**TASK GOAL:** From the entries below, copy exactly the lines from the one that contains "Mapa do site" through the one that contains "Desenvolvimento", both included, and only those.

**Stored data:**
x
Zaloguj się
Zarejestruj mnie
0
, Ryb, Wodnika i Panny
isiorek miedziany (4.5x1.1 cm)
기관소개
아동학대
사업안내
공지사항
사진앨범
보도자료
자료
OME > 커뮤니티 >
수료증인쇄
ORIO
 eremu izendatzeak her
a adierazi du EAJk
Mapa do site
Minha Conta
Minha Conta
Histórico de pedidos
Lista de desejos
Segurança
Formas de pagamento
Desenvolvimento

==

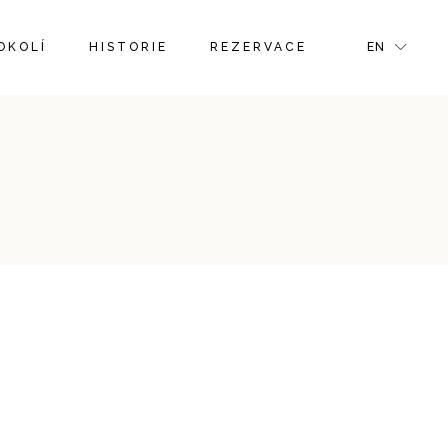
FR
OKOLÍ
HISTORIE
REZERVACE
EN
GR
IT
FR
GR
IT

**EXERCISE ANSWER:**
Mapa do site
Minha Conta
Minha Conta
Histórico de pedidos
Lista de desejos
Segurança
Formas de pagamento
Desenvolvimento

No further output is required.